I cambiamenti nello scenario politico hanno avuto una conseguenza importante: un componente della Commissione parlamentare è passato dalla maggioranza al Gruppo misto. Con la conseguenza che la ex maggioranza parlamentare non è più tale neanche nella Commissione: i voti sono ora venti contro venti e quello del presidente Sergio Zavoli diventa determinante.

Dunque oggi è possibile porre fine al controllo di quasi tutto il sistema televisivo nelle mani di una sola persona: può avere i giorni contati l'aspetto più devastante del conflitto di interessi, quello che è stato definito ufficialmente come "l'anomalia italiana" da parte del Parlamento europeo.

In questa prospettiva diventano quasi irrilevanti le anticipazioni di una specie di riforma interna annunciata dal CDA la settimana scorsa, con l'obiettivo di rimettere in ordine i bilanci in rosso.
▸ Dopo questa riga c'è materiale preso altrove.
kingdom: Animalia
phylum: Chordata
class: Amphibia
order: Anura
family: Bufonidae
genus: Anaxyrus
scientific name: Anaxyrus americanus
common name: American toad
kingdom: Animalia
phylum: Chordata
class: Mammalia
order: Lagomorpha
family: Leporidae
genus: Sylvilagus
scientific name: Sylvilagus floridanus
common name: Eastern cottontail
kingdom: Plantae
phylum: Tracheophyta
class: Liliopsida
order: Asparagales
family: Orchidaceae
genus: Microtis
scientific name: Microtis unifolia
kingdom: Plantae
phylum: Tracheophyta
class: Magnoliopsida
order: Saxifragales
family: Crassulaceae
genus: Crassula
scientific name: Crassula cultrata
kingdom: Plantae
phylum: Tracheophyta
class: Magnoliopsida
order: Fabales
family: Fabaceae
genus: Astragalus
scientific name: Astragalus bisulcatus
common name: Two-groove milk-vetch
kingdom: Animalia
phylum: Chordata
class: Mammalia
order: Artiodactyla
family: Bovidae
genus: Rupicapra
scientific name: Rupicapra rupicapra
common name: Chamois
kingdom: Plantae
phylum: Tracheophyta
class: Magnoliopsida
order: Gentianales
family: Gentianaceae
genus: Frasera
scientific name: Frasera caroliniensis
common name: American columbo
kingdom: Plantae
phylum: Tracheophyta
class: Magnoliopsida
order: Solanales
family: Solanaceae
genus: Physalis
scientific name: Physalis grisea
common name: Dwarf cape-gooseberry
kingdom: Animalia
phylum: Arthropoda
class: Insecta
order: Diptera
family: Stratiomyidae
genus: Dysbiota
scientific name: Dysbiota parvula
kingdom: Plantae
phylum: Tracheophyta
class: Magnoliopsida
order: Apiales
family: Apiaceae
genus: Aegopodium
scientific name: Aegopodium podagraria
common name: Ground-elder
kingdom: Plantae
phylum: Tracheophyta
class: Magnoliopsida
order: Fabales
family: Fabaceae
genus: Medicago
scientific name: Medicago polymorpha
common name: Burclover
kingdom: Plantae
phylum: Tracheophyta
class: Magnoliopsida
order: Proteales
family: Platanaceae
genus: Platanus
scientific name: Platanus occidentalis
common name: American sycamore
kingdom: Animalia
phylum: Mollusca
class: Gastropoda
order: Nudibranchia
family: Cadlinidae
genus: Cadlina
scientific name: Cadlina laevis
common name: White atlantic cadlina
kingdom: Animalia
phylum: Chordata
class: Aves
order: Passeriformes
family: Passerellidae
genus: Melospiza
L'unica iniziativa che sembra apprezzabile è l'unificazione di RaiNews con il Televideo. Un primo accenno a quel progetto di "testata unica" che potrebbe risollevare l'informazione del sistema pubblico. Soluzione già ipotizzata nel piano editoriale Rai per l'offerta generalista TV (vedi anche Una testata giornalistica unica per la Rai? sul sito di Infocivica).

Invece è importante che si incominci a discutere di un nuovo assetto del servizio pubblico, anche in vista della scadenza della concessione alla Rai, che cadrà nel 2016. Sembra una data lontana, ma l'esito non è del tutto scontato. I vertici di viale Mazzini dovranno presentare una Rai solida, efficiente, perfettamente in grado di svolgere quella missione che oggi sembra quasi dimenticata. Grazie anche alla degenerazione del sistema lottizzatorio che va avanti da decenni.

Per questo si deve imboccare subito la strada di un profondo rinnovamento del sistema. Anche con la nomina di un amministratore delegato al posto del CDA "politico" e del direttore generale altrettanto politico.
Non sarebbe tollerabile una situazione come quella del breve governo di centro-sinistra guidato da Romano Prodi tra il 2006 e il 2008, durante il quale il controllo del servizio pubblico rimase nelle mani del centro-destra.

Il Censis ci ricorda di nuovo che la televisione resta il canale di informazione largamente più seguito dagli italiani. Dunque è urgente cambiare il sistema.